News | December 30, 2015

Water Environment Research Foundation Seeks Proposals For Two Studies On The Impacts Of Resource Recovery On Wastewater Treatment Processes

The Water Environment Research Foundation (WERF) has funded significant research on recovery of resources from wastewater systems. Recently, WERF seeks to understand how resource recovery practices impact wastewater treatment.

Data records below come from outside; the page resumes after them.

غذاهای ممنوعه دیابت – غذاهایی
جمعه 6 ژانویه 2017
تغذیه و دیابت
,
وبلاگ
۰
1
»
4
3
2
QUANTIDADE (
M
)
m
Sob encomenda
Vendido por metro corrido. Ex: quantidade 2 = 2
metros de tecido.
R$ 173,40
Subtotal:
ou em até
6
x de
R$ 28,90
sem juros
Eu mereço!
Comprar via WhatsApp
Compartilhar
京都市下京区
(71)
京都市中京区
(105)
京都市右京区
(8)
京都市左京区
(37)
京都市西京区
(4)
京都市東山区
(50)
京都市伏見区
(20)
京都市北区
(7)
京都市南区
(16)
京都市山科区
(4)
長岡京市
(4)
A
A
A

WERF will fund research answering whether water resource recovery facilities (WRRFs) that operate for enhanced biological phosphorus removal (EBPR), and/or phosphorus recovery, are experiencing difficulties dewatering anaerobically digested biosolids. WERF also will fund research to examine how phosphorus accumulation and recovery are impacted when combined with a low-energy, low-carbon process (such as mainstream deammonification). Requests for proposals (http://www.werf.org/i/Funding/Open_RFPs/a/o/rfp.aspx?hkey=05bda2a1-23af-4891-badf-815b2960d4f3) for both projects were issued December 22, 2015.

The first project, Unintended Consequences of Resource Recovery on Overall Plant Performance: Solving the Impacts on Dewaterability Properties (NTRY12R16), will address recent reports of dewatering difficulties. WERF seeks research projects building upon prior and ongoing research to determine if the phenomenon is widespread; and to better understand dewaterability performance and its impact on overall resource recovery operations.

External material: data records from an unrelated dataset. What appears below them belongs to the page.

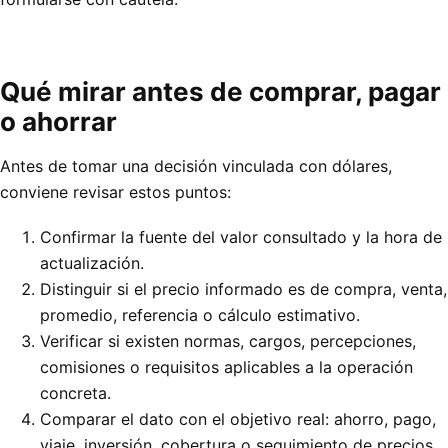
Qué mirar antes de comprar, pagar
o ahorrar
Antes de tomar una decisión vinculada con dólares,
conviene revisar estos puntos:
Confirmar la fuente del valor consultado y la hora de
actualización.
Distinguir si el precio informado es de compra, venta,
promedio, referencia o cálculo estimativo.
Verificar si existen normas, cargos, percepciones,
comisiones o requisitos aplicables a la operación
concreta.
Comparar el dato con el objetivo real: ahorro, pago,
viaje, inversión, cobertura o seguimiento de precios.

The second project, Understanding the Impacts of Low-Energy and Low-Carbon Nitrogen Removal Technologies on Bio-P and Nutrient Recovery Processes (NTRY13R16), seeks bench, pilot, and/or full-scale studies to determine the design and operational impacts of incorporating EBPR, or other phosphorus recovery techniques, into a low-energy, low-carbon nitrogen removal process at a WRRF. The focus of the research should be on processes that are at or near the full-scale demonstration or implementation phase, and would be applicable to the existing infrastructure present at the majority of municipal WRRFs.